Wenn du alle Fragen mit "ja" beantworten kannst, solltest du dich mit deiner psychischen Gesundheit beschäftigen. Erlaube dir den Blick auf deine individuellen Belastungsfaktoren. Wo und wann kommst du an deine Grenzen? Wie kannst du deine mentale Gesundheit wieder fördern und dir etwas Gutes tun?
Es müssen nicht immer "große" Dinge sein. Es reicht völlig aus, die Kleinigkeiten im (Berufs-)Alltag wieder für sich selbst zu nutzen.
3 Tipps für mentale Stärke im Homeoffice
Mache bewusst Pausen. Auch wenn gemeinsame Social Events am Bildschirm die Zugehörigkeit am Arbeitsplatz und das Teamgefühl stärken. Gönne dir ab und zu eine Tasse Kaffee oder Tee abseits vom Homeoffice-Arbeitsplatz. Verlasse den Bildschirm für nur fünf bis zehn Minuten. Nimm deine Tasse Kaffee und genieß sie bei offenem Fenster, auf dem Balkon oder vielleicht sogar dem Garten.
Bewege dich! Steh auf! Stelle deine Wasserflasche vielleicht nicht direkt neben dir am Arbeitsplatz hin, sondern nutze eine entfernte Lagerung als Möglichkeit, in Bewegung zu gehen, die Position zu wechseln und dich bewusst auf den Weg "vom Computer weg" zu machen.

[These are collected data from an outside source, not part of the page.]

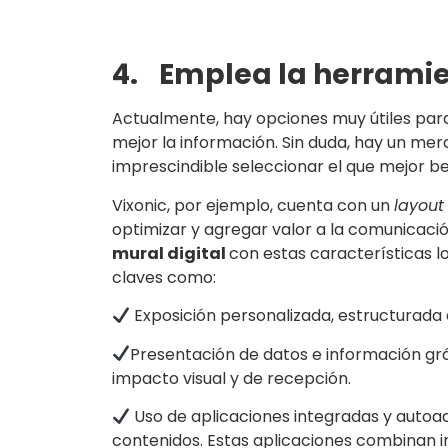
4.
Emplea la herramie
Actualmente, hay opciones muy útiles par
mejor la información. Sin duda, hay un me
imprescindible seleccionar el que mejor b
Vixonic, por ejemplo, cuenta con un
layout
optimizar y agregar valor a la comunicació
mural digital
con estas características 
claves como:
Exposición personalizada, estructurada 
Presentación de datos e información gráf
impacto visual y de recepción.
Uso de aplicaciones integradas y autoa
contenidos. Estas aplicaciones combinan i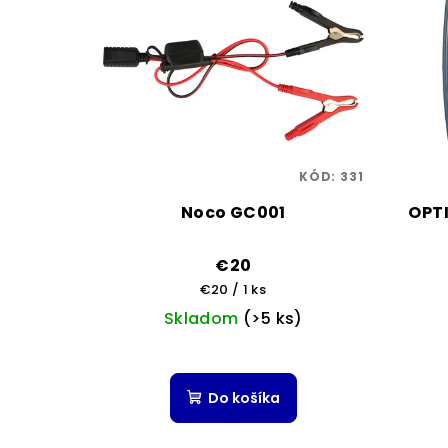
KÓD:
331
Noco GC001
OPTI
€20
Jednotková
€20 / 1 ks
cena:
Skladom
(>5 ks)
Do košíka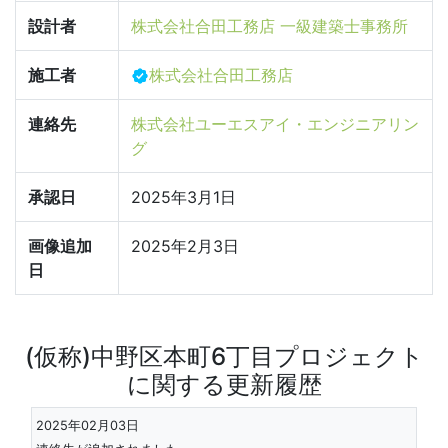
設計者
株式会社合田工務店 一級建築士事務所
施工者
株式会社合田工務店
連絡先
株式会社ユーエスアイ・エンジニアリン
グ
承認日
2025年3月1日
画像追加
2025年2月3日
日
(仮称)中野区本町6丁目プロジェクト
に関する更新履歴
2025年02月03日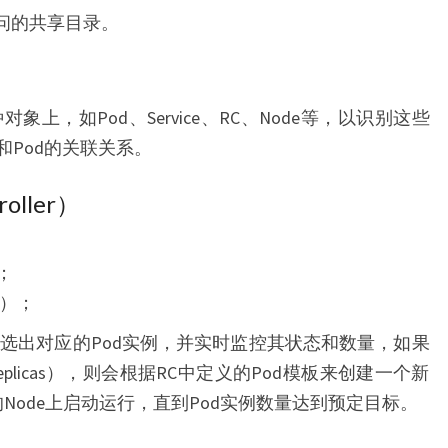
访问的共享目录。
各种对象上，如Pod、Service、RC、Node等，以识别这些
e和Pod的关联关系。
roller）
；
e）；
able筛选出对应的Pod实例，并实时监控其状态和数量，如果
licas），则会根据RC中定义的Pod模板来创建一个新
的Node上启动运行，直到Pod实例数量达到预定目标。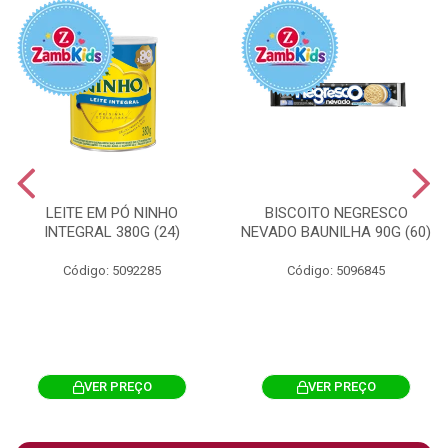
LEITE EM PÓ NINHO
BISCOITO NEGRESCO
INTEGRAL 380G (24)
NEVADO BAUNILHA 90G (60)
Código: 5092285
Código: 5096845
VER PREÇO
VER PREÇO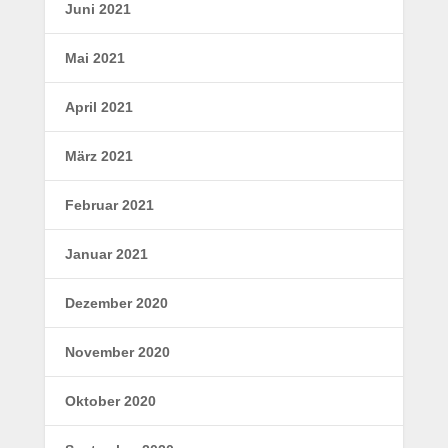
Juni 2021
Mai 2021
April 2021
März 2021
Februar 2021
Januar 2021
Dezember 2020
November 2020
Oktober 2020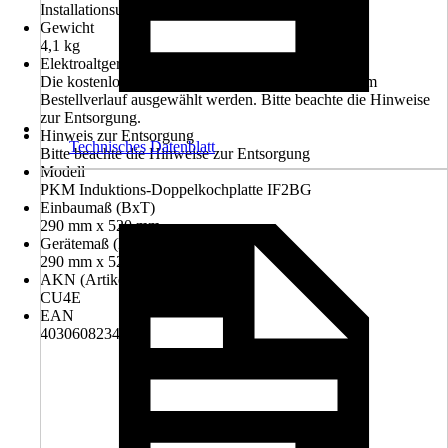
Installationsunternehmen durchgeführt werden
Gewicht
4,1 kg
Elektroaltgerät-Rücknahme
Die kostenlose Rückgabe des Elektro-Geräts kann im
Bestellverlauf ausgewählt werden. Bitte beachte die Hinweise
zur Entsorgung.
Hinweis zur Entsorgung
Technisches Datenblatt
Bitte beachte die Hinweise zur Entsorgung
Modell
PKM Induktions-Doppelkochplatte IF2BG
Einbaumaß (BxT)
290 mm x 520 mm
Gerätemaß (BxT)
290 mm x 520 mm
AKN (Artikelkurznummer)
CU4E
EAN
4030608234657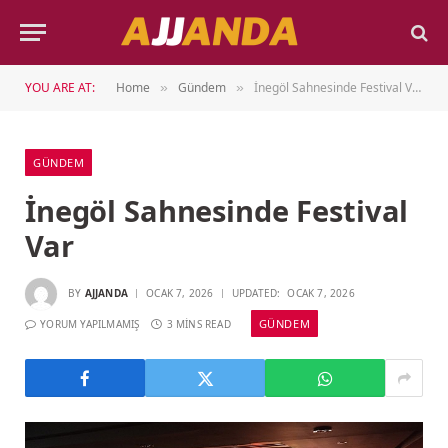
YOU ARE AT:
Home
Gündem
İnegöl Sahnesinde Festival Var
»
»
GÜNDEM
İnegöl Sahnesinde Festival
Var
BY
AJJANDA
OCAK 7, 2026
UPDATED:
OCAK 7, 2026
GÜNDEM
YORUM YAPILMAMIŞ
3 MINS READ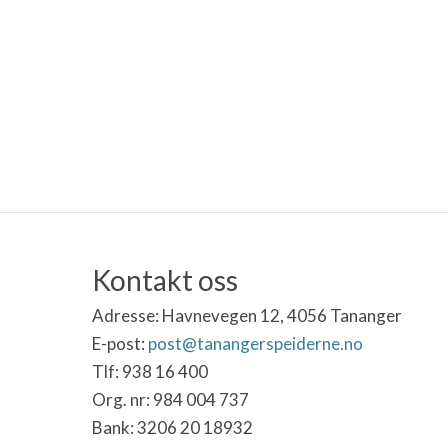
Kontakt oss
Adresse:
Havnevegen 12, 4056 Tananger
E-post:
post@tanangerspeiderne.no
Tlf: 938 16 400
Org. nr: 984 004 737
Bank: 3206 20 18932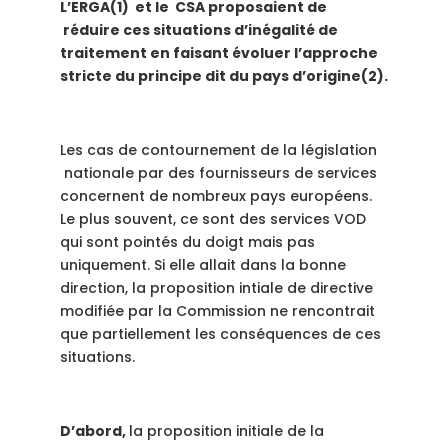
L’ERGA(
1
)
et le CSA proposaient de
réduire ces situations d’inégalité de
traitement en faisant évoluer l’approche
stricte du principe dit du pays d’origine(2).
Les cas de contournement de la législation
nationale par des fournisseurs de services
concernent de nombreux pays européens.
Le plus souvent, ce sont des services VOD
qui sont pointés du doigt mais pas
uniquement. Si elle allait dans la bonne
direction, la proposition intiale de directive
modifiée par la Commission ne rencontrait
que partiellement les conséquences de ces
situations.
D’abord,
la proposition initiale de la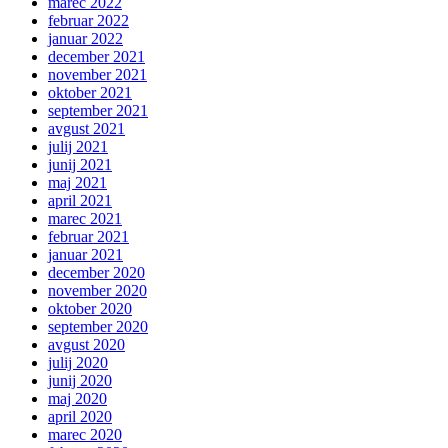
marec 2022
februar 2022
januar 2022
december 2021
november 2021
oktober 2021
september 2021
avgust 2021
julij 2021
junij 2021
maj 2021
april 2021
marec 2021
februar 2021
januar 2021
december 2020
november 2020
oktober 2020
september 2020
avgust 2020
julij 2020
junij 2020
maj 2020
april 2020
marec 2020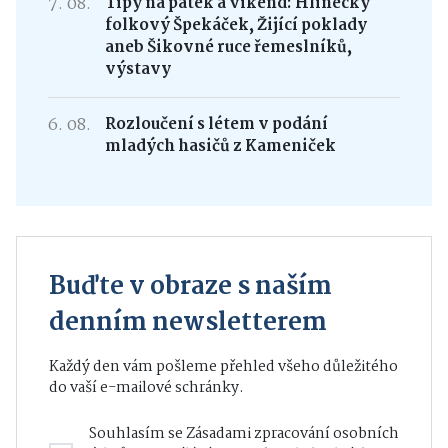
7. 08.
Tipy na pátek a víkend: Hlinecký
folkový Špekáček, Žijící poklady
aneb Šikovné ruce řemeslníků,
výstavy
6. 08.
Rozloučení s létem v podání
mladých hasičů z Kameniček
Buďte v obraze s naším
denním newsletterem
Každý den vám pošleme přehled všeho důležitého
do vaší e-mailové schránky.
Souhlasím se
Zásadami zpracování osobních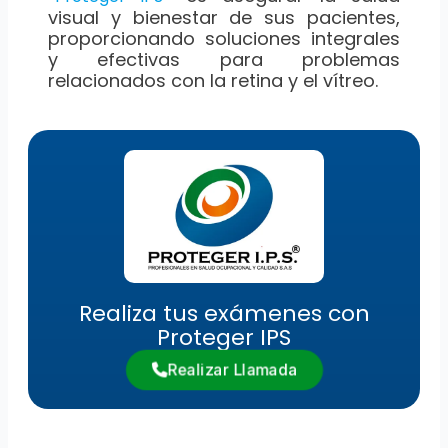
visual y bienestar de sus pacientes,
proporcionando soluciones integrales
y efectivas para problemas
relacionados con la retina y el vítreo.
Realiza tus exámenes con
Proteger IPS
Realizar Llamada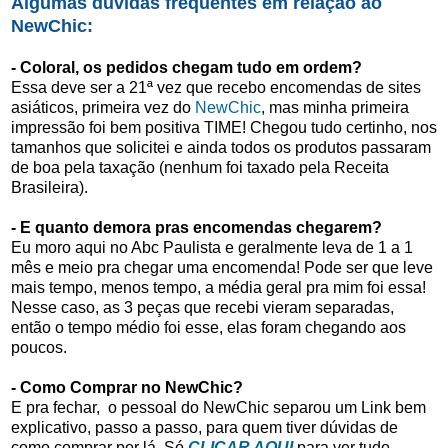
Algumas dúvidas frequentes em relação ao
NewChic:
- Coloral, os pedidos chegam tudo em ordem?
Essa deve ser a 21ª vez que recebo encomendas de sites
asiáticos, primeira vez do
NewChic
, mas minha primeira
impressão foi bem positiva TIME! Chegou tudo certinho, nos
tamanhos que solicitei e ainda todos os produtos passaram
de boa pela taxação (nenhum foi taxado pela Receita
Brasileira).
- E quanto demora pras encomendas chegarem?
Eu moro aqui no Abc Paulista e geralmente leva de 1 a 1
mês e meio pra chegar uma encomenda! Pode ser que leve
mais tempo, menos tempo, a média geral pra mim foi essa!
Nesse caso, as 3 peças que recebi vieram separadas,
então o tempo médio foi esse, elas foram chegando aos
poucos.
- Como Comprar no NewChic?
E pra fechar, o pessoal do NewChic separou um Link bem
explicativo, passo a passo, para quem tiver dúvidas de
como comprar por lá. Só
CLICAR AQUI
para ver tudo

Priorisiere deine Aufgaben. Nicht alles ist gleich wichtig. Nimm dir jeden Morgen - oder auch gern am Ende eines Arbeitstages als Vorbereitung für den nächsten Tag - Zeit, deine anstehenden Aufgaben zu notieren, sie zu priorisieren und dir zu überlegen, wieviel Zeit du dafür benötigen wirst. Plane Zeitpuffer ein, denn es kann immer mal etwas Unerwartetes dazwischen kommen. Wenn möglich, gib unnötige Aufgaben ab. Delegiere!